**WORK ITEM A**. Copy these lines from the records word for word, starting at the line that contains "Saldo inicial, Saldo" and ending after the line that contains "Reading left to right, read".

I was skeptical. I expected this new, serious, grown-up God of War to mistake misery for maturity—to think a Kratos that’s sullen instead of angry, that’s struggling to connect with his only living son rather than seeking vengeance for his dead family, would somehow make up for the adolescent angst that has defined all these games so far. I expected it to show one asshole’s journey into being a slightly different kind of asshole. There’s definitely a lot of that to this game—early on it seems like Kratos is worried that his son won’t grow up into a merciless, rage-filled genocide machine if he shows him even the slightest bit of tenderness—but it isn’t entirely a po-faced paean to surly dads and their sad mama’s boy sons. There’s at least a bit more soul here than the name on the box would ever lead you to believe.
Here’s the gist: after slaughtering the entire Greek pantheon, Kratos beats it far north, settling in a cabin deep in Norse territory with his new wife. Eventually they’re joined by a son, Atreus; ashamed of his bloodthirsty past, Kratos decides to never let his son know about his life in Greece, or that he’s a god, and in effect turns into a stern, emotionless dad that feels like an absent father even when the whole family is literally living in a one-room shack. Eventually Kratos’s wife dies off-camera (seriously, never marry this man, all women of videogame antiquity), and he and the son he doesn’t really know have to take her ashes to the highest peak in videogameland, per her final request. Before they can leave Kratos has a major dust-up with a mysterious stranger who can’t feel any pain and is covered in rune tattoos, and who’s played by Jeremy Davies (of Lost and this ad) at his Jeremy Daviest. Who is this unknown assailant and what does he want? Could this be a harbinger of a whole new family of gods that Kratos will have to slay, one by one, but this time begrudgingly instead of lustily? Could it be anything else?
Kratos and Atreus’s journey to that mountain drives the plot, but it’s almost incidental to the game’s true narrative goal, which is tracking the ebbs and flows of their relationship. The mother is a McGuffin. As Kratos and Atreus battle their way through the nine realms, slicing through draugrs and dragons and dark elves, they start to forge the bonds that Kratos’s standoffishness had always prevented in the past. That relationship has its ups and downs—there’s one extended sequence where you’ll wish Kratos would forcefully teach Atreus some manners every time the boy opens his mouth—and it faces an uphill battle as impossible as Sisyphus’s in making us care about the massively unlikable Kratos we know from the older games in the series. The entire existence of Atreus is clearly calculated as a way to humanize this cartoon sociopath, and although it does work to an extent, it takes a very long time to reach that point.

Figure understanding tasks
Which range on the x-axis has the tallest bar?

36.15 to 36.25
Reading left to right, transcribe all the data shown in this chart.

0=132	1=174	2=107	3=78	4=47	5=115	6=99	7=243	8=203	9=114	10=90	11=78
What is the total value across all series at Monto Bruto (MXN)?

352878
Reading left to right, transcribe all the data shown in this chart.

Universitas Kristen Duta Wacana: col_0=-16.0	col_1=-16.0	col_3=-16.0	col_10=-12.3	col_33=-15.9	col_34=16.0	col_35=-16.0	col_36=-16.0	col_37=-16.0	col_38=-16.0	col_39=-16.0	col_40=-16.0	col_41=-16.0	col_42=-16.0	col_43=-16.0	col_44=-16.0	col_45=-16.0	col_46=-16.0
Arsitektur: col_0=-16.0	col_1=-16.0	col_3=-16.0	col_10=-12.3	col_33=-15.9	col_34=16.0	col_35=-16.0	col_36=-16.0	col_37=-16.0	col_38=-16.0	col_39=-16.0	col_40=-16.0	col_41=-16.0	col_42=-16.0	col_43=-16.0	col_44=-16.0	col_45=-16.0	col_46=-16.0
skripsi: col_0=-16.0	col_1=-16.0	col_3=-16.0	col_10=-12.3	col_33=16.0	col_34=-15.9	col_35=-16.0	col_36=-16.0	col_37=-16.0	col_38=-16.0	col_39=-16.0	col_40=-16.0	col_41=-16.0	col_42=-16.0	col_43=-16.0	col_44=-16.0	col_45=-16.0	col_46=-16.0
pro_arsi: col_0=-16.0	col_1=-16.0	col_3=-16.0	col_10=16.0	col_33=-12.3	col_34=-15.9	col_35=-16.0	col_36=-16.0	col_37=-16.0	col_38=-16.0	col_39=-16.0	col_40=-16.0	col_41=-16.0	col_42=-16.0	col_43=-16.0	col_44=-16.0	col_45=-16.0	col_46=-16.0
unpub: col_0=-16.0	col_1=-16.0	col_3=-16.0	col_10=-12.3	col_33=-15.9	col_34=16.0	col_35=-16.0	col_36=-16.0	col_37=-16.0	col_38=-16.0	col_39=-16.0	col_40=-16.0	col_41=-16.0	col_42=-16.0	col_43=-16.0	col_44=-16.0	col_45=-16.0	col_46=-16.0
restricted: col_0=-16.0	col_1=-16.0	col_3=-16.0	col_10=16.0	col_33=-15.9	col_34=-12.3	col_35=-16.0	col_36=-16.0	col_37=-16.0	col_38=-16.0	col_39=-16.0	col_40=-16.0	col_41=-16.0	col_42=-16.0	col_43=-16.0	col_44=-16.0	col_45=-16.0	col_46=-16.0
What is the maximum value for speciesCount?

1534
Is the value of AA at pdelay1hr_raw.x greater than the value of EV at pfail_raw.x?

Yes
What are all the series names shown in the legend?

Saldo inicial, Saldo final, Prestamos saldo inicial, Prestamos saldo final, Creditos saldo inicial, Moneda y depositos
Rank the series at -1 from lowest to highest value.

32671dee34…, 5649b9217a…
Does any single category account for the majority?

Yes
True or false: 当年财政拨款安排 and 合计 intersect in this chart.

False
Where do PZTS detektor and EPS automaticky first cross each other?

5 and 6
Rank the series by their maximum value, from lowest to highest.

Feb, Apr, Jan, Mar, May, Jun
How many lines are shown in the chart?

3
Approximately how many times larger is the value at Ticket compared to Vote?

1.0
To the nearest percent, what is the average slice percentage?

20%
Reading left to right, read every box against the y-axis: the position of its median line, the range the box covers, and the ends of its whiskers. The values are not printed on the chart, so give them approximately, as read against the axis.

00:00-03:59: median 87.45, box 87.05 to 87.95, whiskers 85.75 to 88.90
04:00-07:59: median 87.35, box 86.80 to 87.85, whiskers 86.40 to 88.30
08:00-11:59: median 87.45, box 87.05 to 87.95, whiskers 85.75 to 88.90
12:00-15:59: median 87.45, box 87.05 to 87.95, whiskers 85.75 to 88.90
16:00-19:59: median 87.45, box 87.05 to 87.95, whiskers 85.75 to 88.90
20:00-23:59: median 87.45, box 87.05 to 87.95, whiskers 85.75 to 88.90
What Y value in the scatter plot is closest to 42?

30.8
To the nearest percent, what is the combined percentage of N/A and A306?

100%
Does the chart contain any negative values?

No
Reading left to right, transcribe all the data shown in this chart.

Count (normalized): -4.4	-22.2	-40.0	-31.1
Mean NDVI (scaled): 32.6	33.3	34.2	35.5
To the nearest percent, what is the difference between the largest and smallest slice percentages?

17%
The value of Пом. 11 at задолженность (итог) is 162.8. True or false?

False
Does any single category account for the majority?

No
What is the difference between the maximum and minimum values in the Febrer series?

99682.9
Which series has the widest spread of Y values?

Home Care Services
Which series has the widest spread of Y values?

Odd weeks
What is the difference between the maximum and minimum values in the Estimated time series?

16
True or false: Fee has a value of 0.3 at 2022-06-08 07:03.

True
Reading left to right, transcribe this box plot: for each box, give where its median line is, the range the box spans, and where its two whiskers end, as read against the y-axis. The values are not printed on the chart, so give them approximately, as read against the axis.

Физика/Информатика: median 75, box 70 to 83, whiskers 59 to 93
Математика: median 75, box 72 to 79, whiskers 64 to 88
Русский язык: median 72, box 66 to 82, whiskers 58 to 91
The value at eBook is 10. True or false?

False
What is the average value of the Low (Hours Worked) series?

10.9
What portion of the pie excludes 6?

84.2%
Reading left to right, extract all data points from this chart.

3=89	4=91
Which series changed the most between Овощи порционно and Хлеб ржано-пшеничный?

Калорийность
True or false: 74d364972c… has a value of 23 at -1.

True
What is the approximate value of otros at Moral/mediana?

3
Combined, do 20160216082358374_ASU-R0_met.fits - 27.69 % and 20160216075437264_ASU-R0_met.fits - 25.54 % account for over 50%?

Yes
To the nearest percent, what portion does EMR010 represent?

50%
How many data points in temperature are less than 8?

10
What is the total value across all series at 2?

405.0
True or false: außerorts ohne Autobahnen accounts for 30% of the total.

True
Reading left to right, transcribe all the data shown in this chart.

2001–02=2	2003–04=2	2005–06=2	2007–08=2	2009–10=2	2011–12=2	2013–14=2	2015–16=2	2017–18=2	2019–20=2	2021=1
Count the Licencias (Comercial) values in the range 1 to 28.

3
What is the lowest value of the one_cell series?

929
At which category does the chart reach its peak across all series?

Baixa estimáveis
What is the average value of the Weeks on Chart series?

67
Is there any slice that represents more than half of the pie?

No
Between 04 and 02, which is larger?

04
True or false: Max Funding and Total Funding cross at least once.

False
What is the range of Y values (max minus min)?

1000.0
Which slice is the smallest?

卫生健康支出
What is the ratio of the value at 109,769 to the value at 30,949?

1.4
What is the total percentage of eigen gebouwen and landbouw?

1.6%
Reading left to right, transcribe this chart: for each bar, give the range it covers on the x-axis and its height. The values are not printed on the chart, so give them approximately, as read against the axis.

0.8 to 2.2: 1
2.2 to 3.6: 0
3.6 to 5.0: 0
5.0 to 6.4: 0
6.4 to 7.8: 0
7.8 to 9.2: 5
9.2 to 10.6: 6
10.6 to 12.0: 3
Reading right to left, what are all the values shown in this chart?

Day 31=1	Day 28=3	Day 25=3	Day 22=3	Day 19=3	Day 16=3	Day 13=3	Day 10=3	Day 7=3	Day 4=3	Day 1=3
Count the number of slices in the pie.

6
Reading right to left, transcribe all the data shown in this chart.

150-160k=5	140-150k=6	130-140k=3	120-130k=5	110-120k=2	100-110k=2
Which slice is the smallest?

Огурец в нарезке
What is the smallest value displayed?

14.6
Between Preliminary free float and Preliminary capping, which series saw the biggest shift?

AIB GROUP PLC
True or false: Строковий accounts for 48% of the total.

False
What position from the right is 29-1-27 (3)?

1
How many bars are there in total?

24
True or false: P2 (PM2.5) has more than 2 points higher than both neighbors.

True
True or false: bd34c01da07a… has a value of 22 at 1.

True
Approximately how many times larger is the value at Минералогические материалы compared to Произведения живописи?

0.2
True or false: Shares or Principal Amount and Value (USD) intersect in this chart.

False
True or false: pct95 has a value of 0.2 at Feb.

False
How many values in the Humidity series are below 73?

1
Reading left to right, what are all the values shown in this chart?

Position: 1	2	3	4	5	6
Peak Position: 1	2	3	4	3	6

**WORK ITEM B**.
Answer from the text about God of War:
(i) What is the name of Kratos's son?
(ii) Whose ashes do Kratos and his son set out to carry to the highest peak?
(iii) Which actor plays the mysterious stranger covered in rune tattoos?

**ANSWER AREA A**.
Saldo inicial, Saldo final, Prestamos saldo inicial, Prestamos saldo final, Creditos saldo inicial, Moneda y depositos
Rank the series at -1 from lowest to highest value.

32671dee34…, 5649b9217a…
Does any single category account for the majority?

Yes
True or false: 当年财政拨款安排 and 合计 intersect in this chart.

False
Where do PZTS detektor and EPS automaticky first cross each other?

5 and 6
Rank the series by their maximum value, from lowest to highest.

Feb, Apr, Jan, Mar, May, Jun
How many lines are shown in the chart?

3
Approximately how many times larger is the value at Ticket compared to Vote?

1.0
To the nearest percent, what is the average slice percentage?

20%
Reading left to right, read every box against the y-axis: the position of its median line, the range the box covers, and the ends of its whiskers. The values are not printed on the chart, so give them approximately, as read against the axis.

**ANSWER AREA B**.
(i) Atreus
(ii) Kratos's wife's
(iii) Jeremy Davies